▸ EXERCISE GOAL
What is needed is an exact copy of the lines from the line holding "The camera that" through the end of the material, with no other lines and no pictures.

▸ DATA SHOWN
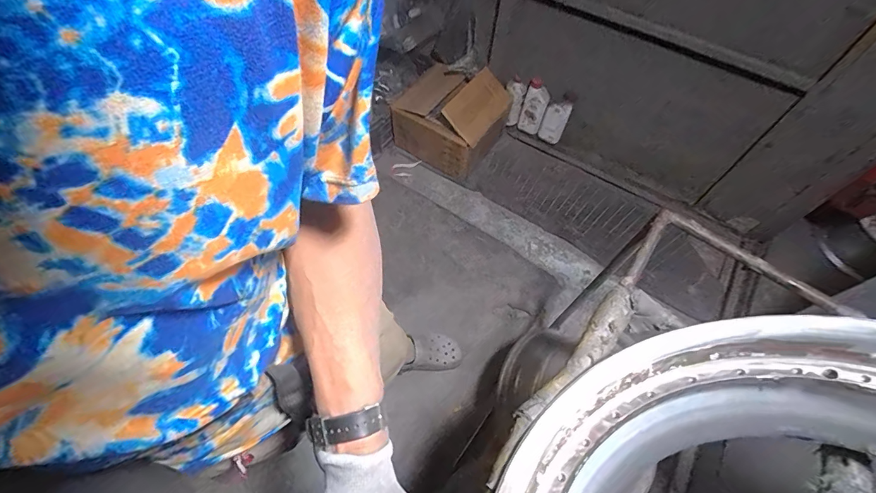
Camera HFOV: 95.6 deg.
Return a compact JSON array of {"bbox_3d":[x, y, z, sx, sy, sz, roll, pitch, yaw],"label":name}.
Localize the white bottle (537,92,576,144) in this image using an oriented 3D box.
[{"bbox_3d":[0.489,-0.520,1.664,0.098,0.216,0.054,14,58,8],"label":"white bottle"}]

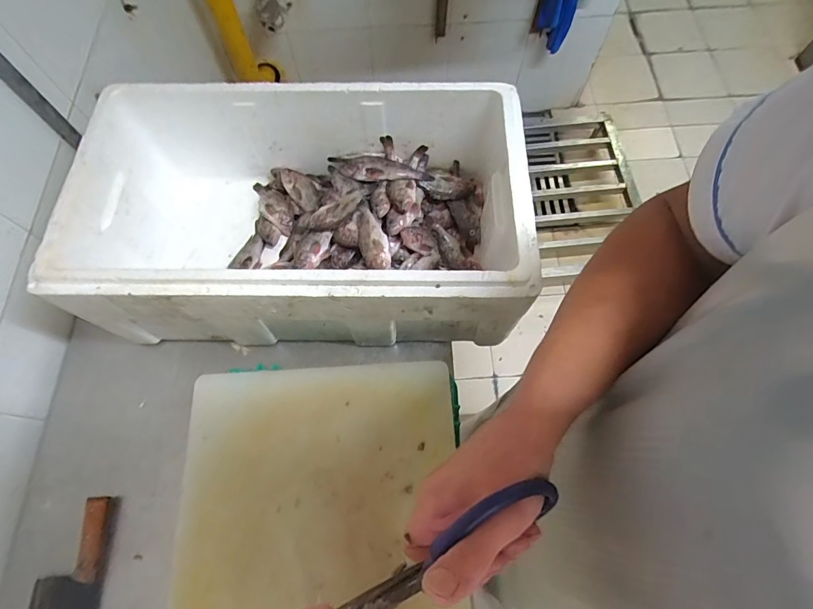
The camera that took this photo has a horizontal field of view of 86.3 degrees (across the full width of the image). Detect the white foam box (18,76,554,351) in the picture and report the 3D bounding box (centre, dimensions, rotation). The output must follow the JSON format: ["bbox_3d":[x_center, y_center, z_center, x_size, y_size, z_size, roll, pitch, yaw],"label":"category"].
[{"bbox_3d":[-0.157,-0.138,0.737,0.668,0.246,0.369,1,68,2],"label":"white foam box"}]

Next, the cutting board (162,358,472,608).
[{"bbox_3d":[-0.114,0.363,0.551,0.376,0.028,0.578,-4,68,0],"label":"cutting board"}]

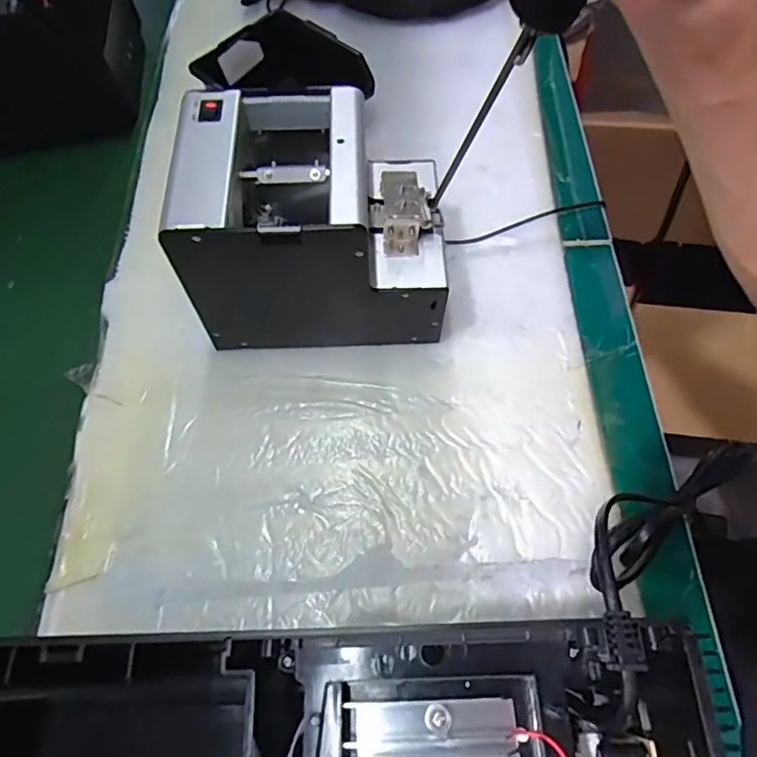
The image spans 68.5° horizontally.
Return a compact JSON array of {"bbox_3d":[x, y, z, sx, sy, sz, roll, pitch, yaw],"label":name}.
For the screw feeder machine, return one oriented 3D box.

▸ RESULT OF THIS EXERCISE
The camera that took this photo has a horizontal field of view of 86.3 degrees (across the full width of the image). Detect the white foam box (18,76,554,351) in the picture and report the 3D bounding box (centre, dimensions, rotation). The output must follow the JSON format: ["bbox_3d":[x_center, y_center, z_center, x_size, y_size, z_size, roll, pitch, yaw],"label":"category"].
[{"bbox_3d":[-0.157,-0.138,0.737,0.668,0.246,0.369,1,68,2],"label":"white foam box"}]

Next, the cutting board (162,358,472,608).
[{"bbox_3d":[-0.114,0.363,0.551,0.376,0.028,0.578,-4,68,0],"label":"cutting board"}]

The image spans 68.5° horizontally.
Return a compact JSON array of {"bbox_3d":[x, y, z, sx, sy, sz, roll, pitch, yaw],"label":name}.
For the screw feeder machine, return one oriented 3D box.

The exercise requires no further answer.